“Böylece katiller, ‘İnsanlara ne korkunç şeyler yaptım!’ demek yerine ‘Görevlerimi yerine getirirken ne korkunç şeyler görmek zorunda kaldım, bu görevin omuzlarıma yüklediği yük nasıl da ağır!’ diyebiliyorlardı.” diye geçiyor Kötülüğün Sıradanlığı’nda.

“Tam olarak nasıl bir ağırlık yüklendi omuzlarınıza?” diye soracak olsaydık onlara muhtemelen canlarının yandığından, yorulduklarından, huzursuzluklarından, başına gelen talihsizliklerden dem vuracaklardı. Sonuçlardan şikayet ederken henüz süreç devam ediyorken ortaya koymadıkları iradelerini, kaçtıkları sorumlulukları unutacaklardı. Her şey olup biterken kolay olan kayıtsızlıktı belki ama kendilerine yakıştırdıkları zalimlikti.

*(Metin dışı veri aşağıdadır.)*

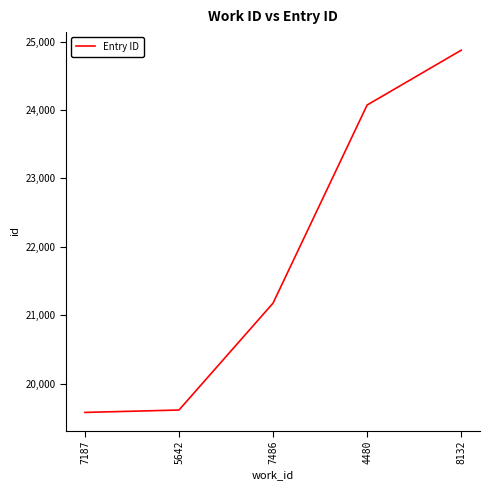

The value at 7486 is 21178. True or false?

True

Avları onlara iyi davrandı, saçlarını okşadı, sırtını giydirdi, karnını doyurdu.Bunların karşılığı muhakkak kötülüktü zira iyilikle karşılık vermeleri için önce iyiliği tanımaları gerekirdi. İyiliği tanımıyorlardı, huzura katlanamıyor, sükunetten sıkılıyorlardı. Alçak sesle konuşmayı bilmiyor, ağızlarını köpürterek birilerinin başına gelmiş talihsiz olayları anlatıyorlardı. Güzellikten bahsetmek niye bu kadar zordu? Onları dinlemeye tenezzül edenler için heybelerinde her zaman anlatacak can sıkıcı bir hikayeleri vardı.

Çok konuştular, çok yediler, çok güldüler -ağlatıp güldüler- ve nihayetinde çok yoruldular.Kimseyi dinlemek istemiyor ,her şeyin en iyisini biliyor aksi bir görüşe katlanamıyorlardı. Herkes onlara borçluydu lakin onların kimseye vereceği bir şeyleri yoktu. Adalet istiyorlardı yaratıcıdan, canlarının ne denli kuvvetle yandığından bahsedip uğradıkları haksızlıkları yakarıyorlardı. Bir an için “Peki benim hayat boyu tek bir adaletli eylemim oldu mu?” diye sormamışlardı.

Kötülüğe uğradıklarını rahatlıkla idrak edebiliyor ancak kötülük yaptıklarını her masada reddediyorlardı. Üstten bir bakış atıyor, sözleriyle taşlıyor, tutamayacağı sözler veriyor ve sıklıkla yalan söylüyorlardı. Oradaki küstah bir kadın ise hayatı boyunca göğsünden atamadığı mutsuzluğunu masadakilere de ikram ederek adeta mutsuzluğunu tüketmeye çalışıyordu...

Ve nihayetinde kötülük, yalnızca elinde bir tabanca ile birini yaralamak değildi. Korkunç bencillikler sergileniyorken köşelerde, bütün güzellikler esirgeniyordu muhattabından.

Evet, çok konuştular, çok yediler, çok güldüler -ağlatıp güldüler- ve nihayetinde çok yoruldular. Dinlenmeliler karanlık bir evde şimdi, ne kadar acı çektiklerinden bahsetmeliler soracak olanlara. Şimdi tek bir iç sızlaması duymadan adalet isteyecekler yaratıcıdan kendi adlarına:


Tanrım senden mutlu bir son istiyorum diye yakarırken şimdilerde, kim bilir kimin gözyaşlarını döküyorlar?